Your goal: Each entry below should be printed exactly, with every image left out.

(Stored data)
━━━━━━━━━━━━━━━━━━━━

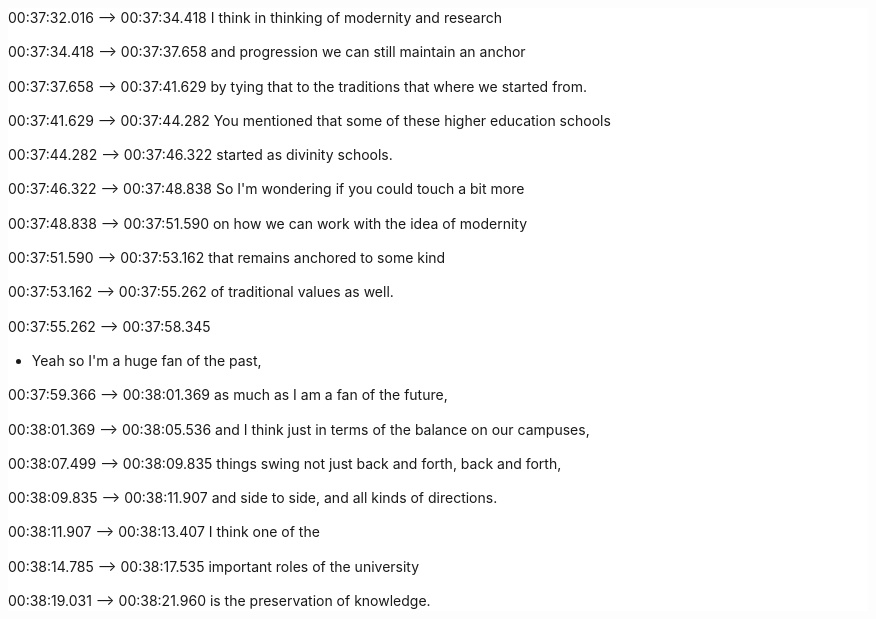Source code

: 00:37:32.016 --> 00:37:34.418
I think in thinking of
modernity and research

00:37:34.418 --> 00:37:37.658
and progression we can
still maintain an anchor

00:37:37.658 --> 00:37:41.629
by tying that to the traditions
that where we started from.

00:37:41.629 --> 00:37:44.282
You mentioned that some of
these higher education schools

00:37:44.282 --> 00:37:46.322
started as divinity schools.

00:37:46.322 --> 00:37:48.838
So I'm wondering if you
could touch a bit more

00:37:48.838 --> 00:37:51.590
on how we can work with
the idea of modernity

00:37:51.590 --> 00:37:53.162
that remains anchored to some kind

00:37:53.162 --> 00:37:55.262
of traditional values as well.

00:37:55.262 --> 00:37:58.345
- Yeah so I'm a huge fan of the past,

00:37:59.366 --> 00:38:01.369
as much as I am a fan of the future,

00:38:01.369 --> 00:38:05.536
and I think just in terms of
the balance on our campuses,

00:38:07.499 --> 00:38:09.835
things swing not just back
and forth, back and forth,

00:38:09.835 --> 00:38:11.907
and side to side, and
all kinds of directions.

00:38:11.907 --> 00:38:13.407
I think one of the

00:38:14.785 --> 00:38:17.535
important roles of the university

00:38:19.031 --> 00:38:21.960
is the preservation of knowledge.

━━━━━━━━━━━━━━━━━━━━

Exercise output:
Source code

: 00:37:32.016 --> 00:37:34.418
I think in thinking of
modernity and research

00:37:34.418 --> 00:37:37.658
and progression we can
still maintain an anchor

00:37:37.658 --> 00:37:41.629
by tying that to the traditions
that where we started from.

00:37:41.629 --> 00:37:44.282
You mentioned that some of
these higher education schools

00:37:44.282 --> 00:37:46.322
started as divinity schools.

00:37:46.322 --> 00:37:48.838
So I'm wondering if you
could touch a bit more

00:37:48.838 --> 00:37:51.590
on how we can work with
the idea of modernity

00:37:51.590 --> 00:37:53.162
that remains anchored to some kind

00:37:53.162 --> 00:37:55.262
of traditional values as well.

00:37:55.262 --> 00:37:58.345
- Yeah so I'm a huge fan of the past,

00:37:59.366 --> 00:38:01.369
as much as I am a fan of the future,

00:38:01.369 --> 00:38:05.536
and I think just in terms of
the balance on our campuses,

00:38:07.499 --> 00:38:09.835
things swing not just back
and forth, back and forth,

00:38:09.835 --> 00:38:11.907
and side to side, and
all kinds of directions.

00:38:11.907 --> 00:38:13.407
I think one of the

00:38:14.785 --> 00:38:17.535
important roles of the university

00:38:19.031 --> 00:38:21.960
is the preservation of knowledge.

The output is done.